2018 - MyFitnessPal Hack
The Breach: In late March 2018, Under Armour announced their popular app MyFitnessPal had been hacked. Hackers gained access to usernames, e-mails, and passwords. However, the company remains unsure as to whether information like food and exercise logs were also compromised.
The Aftermath: Under Armour quickly alerted the authorities and advised users to change their passwords immediately and watch for suspicious activity on their accounts. They also warned users to refrain from opening new emails with links, as the hackers may attempt to use personal information in a phishing scam.
2018 - Atlanta Ransomware Attack
The Breach: On March 20, 2018, the hacking crew SamSam struck the city of Atlanta with a ransomware attack. Ransomware is a malware that encrypts computer files and then puts a message on screen demanding the users pay a specific sum of money by a certain date. If the money is not paid in time, the files are permanently lost. SamSam locked various government computer networks tied to vital aspects of city operations, leaving citizens unable to do basic tasks like pay bills online or report things like graffiti and potholes. Wi-fi was also inaccessible from Atlanta airports. SamSam demanded $51,000 in payment.
The Aftermath: By the end of March, the hack was largely under control and citizens could resume normal online activities, but security workers were still trying to secure some of the city's systems. The mayor did not disclose whether the city intended to pay the ransom. While the SamSam hackers remain at large, the Atlanta hack revealed a pattern. The group seems to strike on the 20th of any given month. This could potentially be a major breakthrough in terms of eventually finding the hackers and preventing further breaches.

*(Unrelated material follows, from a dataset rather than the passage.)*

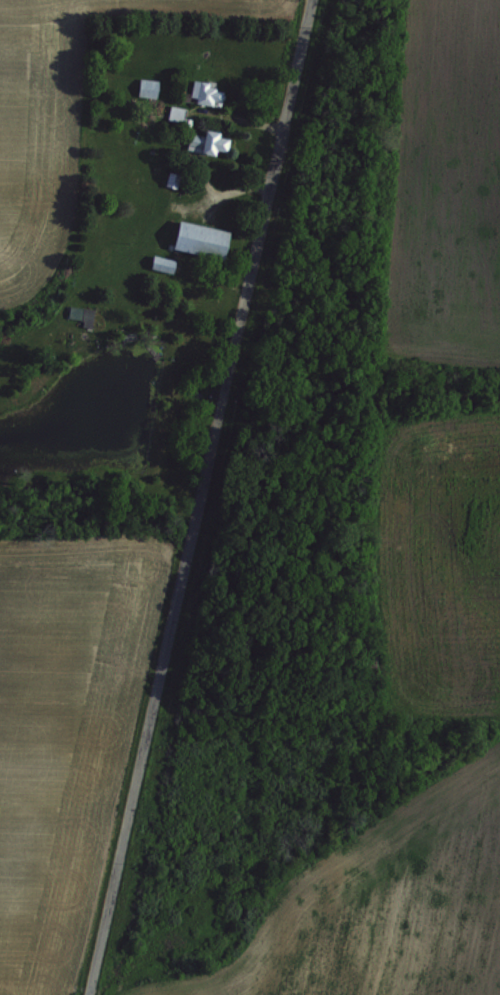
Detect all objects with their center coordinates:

2018 - Meltdown And Spectre CPU Security Flaw
The Breach: In January 2018, Google researchers discovered major security risks involving speculative execution. Speculative execution is the technical term for tasks performed by a computer's central processing unit (CPU) that essentially prevent delays and help the computer run smoothly. The malicious programs discovered by Google were dubbed Meltdown and Spectre, which could potentially allow hackers to access sensitive personal information (such as credit card numbers, private emails, and passwords) from a person's computer. Virtually every device created in recent history - from mobile phones to laptops - is vulnerable to the hack.
The Aftermath: Various news organizations reassured the public that, while the hack was wide reaching, average consumers were unlikely to be specifically targeted or effected. Additional information was released advising users on how to protect their information. Researchers and hardware vendors immediately got to work on getting the hacks under control, but the full range of consequences remains to be seen.

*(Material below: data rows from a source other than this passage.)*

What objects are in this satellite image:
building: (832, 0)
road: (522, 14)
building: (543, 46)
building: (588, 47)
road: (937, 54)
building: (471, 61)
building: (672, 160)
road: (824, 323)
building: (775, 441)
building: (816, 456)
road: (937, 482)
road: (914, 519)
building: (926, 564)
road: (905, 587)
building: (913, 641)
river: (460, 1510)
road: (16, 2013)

2016 (revealed 2017) - Uber
The Breach: Hackers accessed the personal information of millions of Uber customers in 2016. The company paid the hackers $100,000 to delete the data, and kept the story under wraps until November 2017.
The Aftermath: Besides the obvious P.R. nightmare, the effects of the hack are potentially damaging to customers. The hackers had access to email addresses, phone numbers, and names of 57 million customers, as well as the names and license numbers of 600,000 drivers. Uber said it is keeping an eye on the situation and offered free credit monitoring to drivers, but clients don't get the same courtesy.